EXERCISE :: Below are entries; output exactly the lines from the one with "<source format=gbs>" to the one with "0 $1 Rounding radius*", both included, and nothing else.
[DATASET — start]
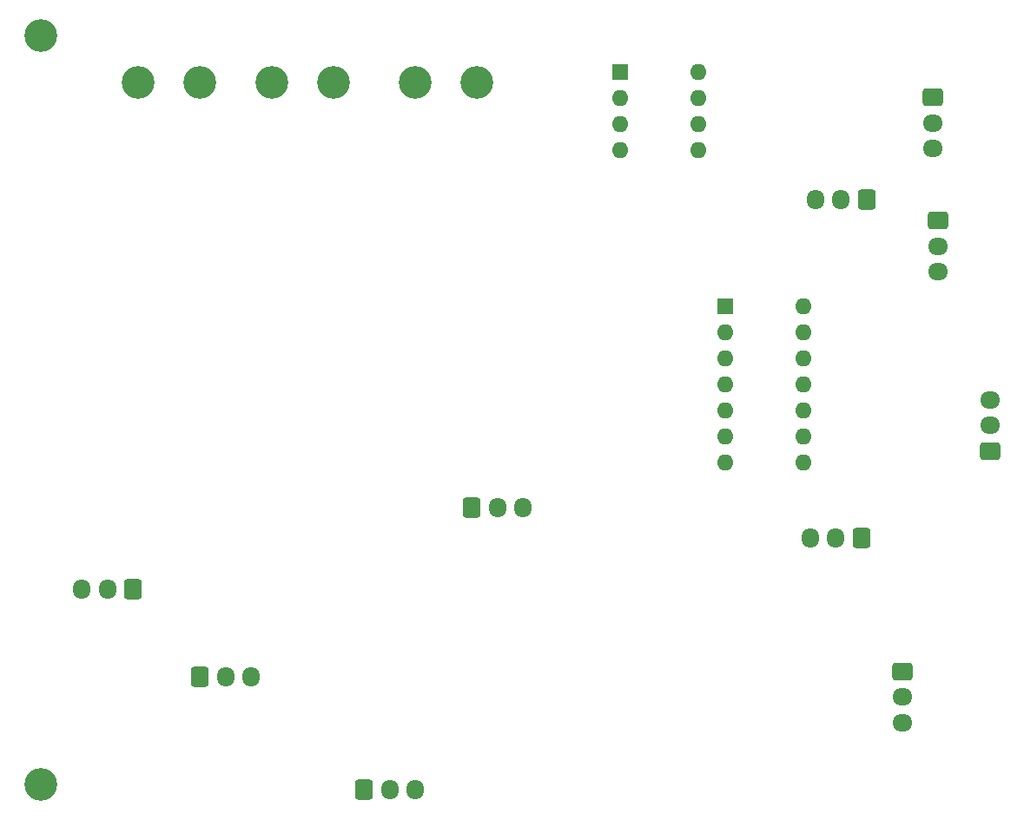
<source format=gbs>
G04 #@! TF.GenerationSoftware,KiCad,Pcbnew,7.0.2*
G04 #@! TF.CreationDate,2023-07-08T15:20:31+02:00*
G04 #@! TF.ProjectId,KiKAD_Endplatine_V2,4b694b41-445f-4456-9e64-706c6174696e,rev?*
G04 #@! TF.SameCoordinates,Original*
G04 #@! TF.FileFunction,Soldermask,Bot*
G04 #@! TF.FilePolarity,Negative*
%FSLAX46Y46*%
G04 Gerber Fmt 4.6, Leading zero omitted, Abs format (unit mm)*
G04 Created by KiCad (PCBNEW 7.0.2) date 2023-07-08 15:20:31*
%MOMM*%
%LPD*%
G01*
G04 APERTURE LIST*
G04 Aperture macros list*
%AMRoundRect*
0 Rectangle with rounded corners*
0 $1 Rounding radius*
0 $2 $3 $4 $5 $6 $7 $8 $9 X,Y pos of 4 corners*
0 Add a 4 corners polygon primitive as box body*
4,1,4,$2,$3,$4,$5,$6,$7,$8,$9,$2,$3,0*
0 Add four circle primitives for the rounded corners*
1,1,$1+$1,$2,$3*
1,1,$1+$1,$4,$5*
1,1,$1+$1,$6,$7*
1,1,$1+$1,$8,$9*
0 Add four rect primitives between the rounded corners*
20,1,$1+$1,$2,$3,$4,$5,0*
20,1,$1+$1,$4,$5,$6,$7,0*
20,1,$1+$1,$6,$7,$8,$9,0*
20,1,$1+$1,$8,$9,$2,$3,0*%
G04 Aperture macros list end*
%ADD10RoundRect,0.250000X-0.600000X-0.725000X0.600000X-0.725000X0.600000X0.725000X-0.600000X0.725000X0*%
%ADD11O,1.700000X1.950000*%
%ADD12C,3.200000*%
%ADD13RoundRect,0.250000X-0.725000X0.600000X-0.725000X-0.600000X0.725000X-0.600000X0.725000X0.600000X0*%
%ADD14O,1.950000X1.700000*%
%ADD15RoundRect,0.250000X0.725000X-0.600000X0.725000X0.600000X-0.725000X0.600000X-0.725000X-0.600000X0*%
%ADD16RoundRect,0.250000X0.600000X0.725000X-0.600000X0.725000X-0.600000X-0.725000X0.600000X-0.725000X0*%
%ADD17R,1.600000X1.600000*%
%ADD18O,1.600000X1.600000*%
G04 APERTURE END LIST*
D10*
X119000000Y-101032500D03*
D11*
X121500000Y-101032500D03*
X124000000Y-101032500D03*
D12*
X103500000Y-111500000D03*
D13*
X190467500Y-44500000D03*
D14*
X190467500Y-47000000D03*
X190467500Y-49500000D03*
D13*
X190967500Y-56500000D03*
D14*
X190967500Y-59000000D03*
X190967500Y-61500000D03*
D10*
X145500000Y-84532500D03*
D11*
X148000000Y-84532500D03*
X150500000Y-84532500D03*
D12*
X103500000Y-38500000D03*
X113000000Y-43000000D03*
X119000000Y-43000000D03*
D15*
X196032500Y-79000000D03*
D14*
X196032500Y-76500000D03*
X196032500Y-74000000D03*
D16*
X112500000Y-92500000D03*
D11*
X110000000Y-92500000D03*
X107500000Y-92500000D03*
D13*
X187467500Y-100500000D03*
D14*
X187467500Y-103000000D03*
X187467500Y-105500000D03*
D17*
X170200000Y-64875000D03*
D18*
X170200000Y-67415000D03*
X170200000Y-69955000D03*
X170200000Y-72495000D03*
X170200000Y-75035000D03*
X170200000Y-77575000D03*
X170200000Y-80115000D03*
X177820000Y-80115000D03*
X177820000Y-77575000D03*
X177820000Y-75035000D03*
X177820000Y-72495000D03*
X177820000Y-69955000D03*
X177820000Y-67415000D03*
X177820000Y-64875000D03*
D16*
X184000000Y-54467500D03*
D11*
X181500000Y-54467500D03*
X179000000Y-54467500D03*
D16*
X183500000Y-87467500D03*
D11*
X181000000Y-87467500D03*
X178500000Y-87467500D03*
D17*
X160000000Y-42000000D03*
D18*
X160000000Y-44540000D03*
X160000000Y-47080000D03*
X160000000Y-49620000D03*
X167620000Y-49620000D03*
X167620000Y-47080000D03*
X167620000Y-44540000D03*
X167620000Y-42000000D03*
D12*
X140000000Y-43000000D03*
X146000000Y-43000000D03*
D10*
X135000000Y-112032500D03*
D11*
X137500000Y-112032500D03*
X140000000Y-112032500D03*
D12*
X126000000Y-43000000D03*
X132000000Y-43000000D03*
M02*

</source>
[DATASET — finish]
[DATASET — start]
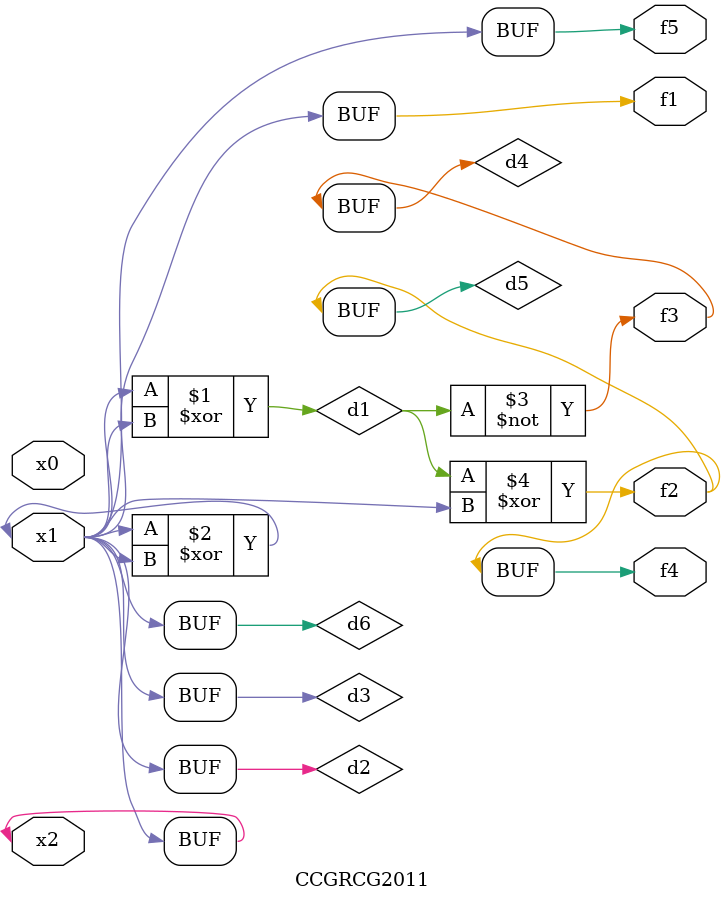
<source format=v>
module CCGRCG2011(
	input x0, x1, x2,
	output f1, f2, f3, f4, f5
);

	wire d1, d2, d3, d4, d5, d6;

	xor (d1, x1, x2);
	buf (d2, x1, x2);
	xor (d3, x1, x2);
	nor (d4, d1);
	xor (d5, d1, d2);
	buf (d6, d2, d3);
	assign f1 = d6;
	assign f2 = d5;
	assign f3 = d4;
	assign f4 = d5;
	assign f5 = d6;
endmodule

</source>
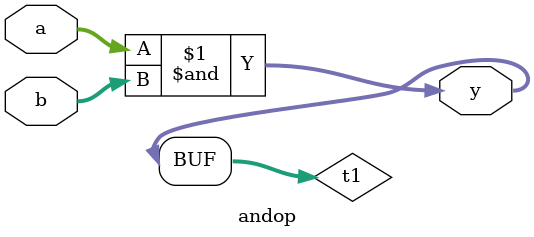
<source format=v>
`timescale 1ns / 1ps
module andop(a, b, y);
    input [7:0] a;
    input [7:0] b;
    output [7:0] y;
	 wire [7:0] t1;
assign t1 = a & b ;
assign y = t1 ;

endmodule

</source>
[DATASET — finish]
[DATASET — start]
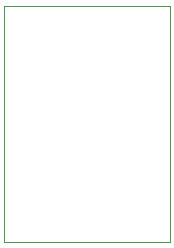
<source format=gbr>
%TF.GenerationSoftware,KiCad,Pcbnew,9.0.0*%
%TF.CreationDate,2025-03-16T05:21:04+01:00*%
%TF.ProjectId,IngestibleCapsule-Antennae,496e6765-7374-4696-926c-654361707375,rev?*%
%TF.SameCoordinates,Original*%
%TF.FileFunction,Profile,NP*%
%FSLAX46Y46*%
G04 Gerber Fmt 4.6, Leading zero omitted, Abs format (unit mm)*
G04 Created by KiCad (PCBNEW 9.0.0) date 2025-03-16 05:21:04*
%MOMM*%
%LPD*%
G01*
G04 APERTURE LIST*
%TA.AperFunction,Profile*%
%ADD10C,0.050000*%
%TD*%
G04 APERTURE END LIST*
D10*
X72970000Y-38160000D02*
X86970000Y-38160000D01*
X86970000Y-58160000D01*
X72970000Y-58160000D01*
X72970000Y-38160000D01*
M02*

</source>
[DATASET — finish]
RESULT FOR THIS EXERCISE ::
<source format=gbs>
G04 #@! TF.GenerationSoftware,KiCad,Pcbnew,7.0.2*
G04 #@! TF.CreationDate,2023-07-08T15:20:31+02:00*
G04 #@! TF.ProjectId,KiKAD_Endplatine_V2,4b694b41-445f-4456-9e64-706c6174696e,rev?*
G04 #@! TF.SameCoordinates,Original*
G04 #@! TF.FileFunction,Soldermask,Bot*
G04 #@! TF.FilePolarity,Negative*
%FSLAX46Y46*%
G04 Gerber Fmt 4.6, Leading zero omitted, Abs format (unit mm)*
G04 Created by KiCad (PCBNEW 7.0.2) date 2023-07-08 15:20:31*
%MOMM*%
%LPD*%
G01*
G04 APERTURE LIST*
G04 Aperture macros list*
%AMRoundRect*
0 Rectangle with rounded corners*
0 $1 Rounding radius*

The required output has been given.